→ **WORK REQUEST**: Exact copies of all the lines below are needed, without the pictures.

[DATASET EXTRACT Boundary: Start]

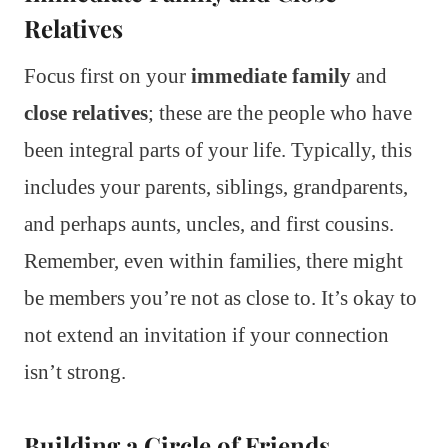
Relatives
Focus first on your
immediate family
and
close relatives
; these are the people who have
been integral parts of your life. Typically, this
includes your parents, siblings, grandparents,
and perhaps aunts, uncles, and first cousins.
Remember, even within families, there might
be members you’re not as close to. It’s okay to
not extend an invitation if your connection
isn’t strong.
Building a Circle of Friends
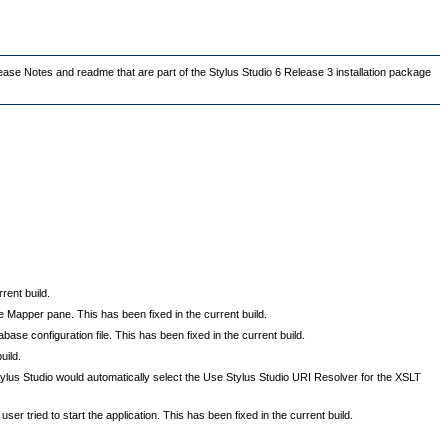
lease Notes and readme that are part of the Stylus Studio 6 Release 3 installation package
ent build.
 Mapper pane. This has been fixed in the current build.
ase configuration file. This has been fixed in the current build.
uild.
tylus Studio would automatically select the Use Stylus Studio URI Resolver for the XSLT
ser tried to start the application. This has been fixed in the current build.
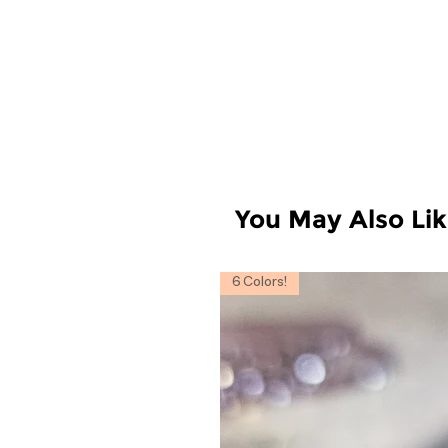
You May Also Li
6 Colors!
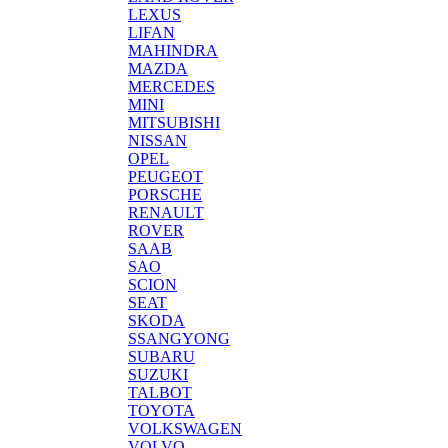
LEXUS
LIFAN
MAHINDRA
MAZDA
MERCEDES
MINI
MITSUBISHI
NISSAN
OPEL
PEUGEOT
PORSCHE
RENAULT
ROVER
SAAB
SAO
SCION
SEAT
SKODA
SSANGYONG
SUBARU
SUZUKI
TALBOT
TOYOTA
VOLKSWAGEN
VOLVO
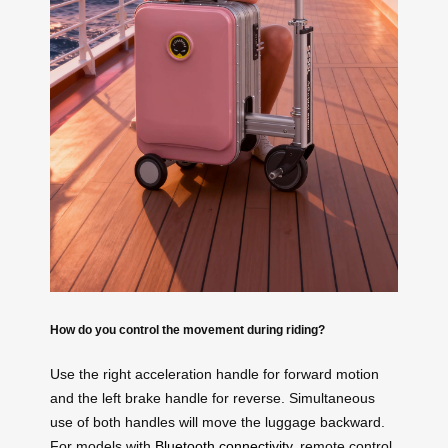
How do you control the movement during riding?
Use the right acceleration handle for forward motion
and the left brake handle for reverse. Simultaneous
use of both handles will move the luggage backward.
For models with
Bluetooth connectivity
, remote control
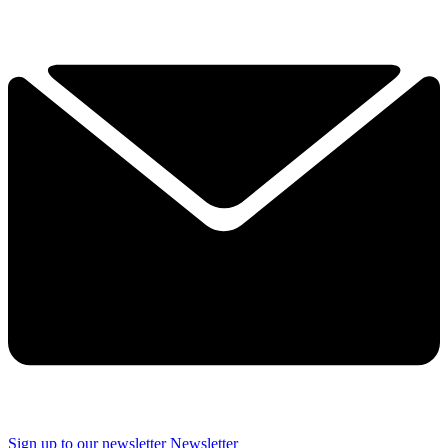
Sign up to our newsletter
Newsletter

[DATASET EXTRACT Boundary: End]

→ **EXERCISE ANSWER**:
Relatives
Focus first on your
immediate family
and
close relatives
; these are the people who have
been integral parts of your life. Typically, this
includes your parents, siblings, grandparents,
and perhaps aunts, uncles, and first cousins.
Remember, even within families, there might
be members you’re not as close to. It’s okay to
not extend an invitation if your connection
isn’t strong.
Building a Circle of Friends
lease Notes and readme that are part of the Stylus Studio 6 Release 3 installation package
ent build.
 Mapper pane. This has been fixed in the current build.
ase configuration file. This has been fixed in the current build.
uild.
tylus Studio would automatically select the Use Stylus Studio URI Resolver for the XSLT
ser tried to start the application. This has been fixed in the current build.
You May Also Li
6 Colors!
LEXUS
LIFAN
MAHINDRA
MAZDA
MERCEDES
MINI
MITSUBISHI
NISSAN
OPEL
PEUGEOT
PORSCHE
RENAULT
ROVER
SAAB
SAO
SCION
SEAT
SKODA
SSANGYONG
SUBARU
SUZUKI
TALBOT
TOYOTA
VOLKSWAGEN
VOLVO
How do you control the movement during riding?
Use the right acceleration handle for forward motion
and the left brake handle for reverse. Simultaneous
use of both handles will move the luggage backward.
For models with
Bluetooth connectivity
, remote control
Sign up to our newsletter
Newsletter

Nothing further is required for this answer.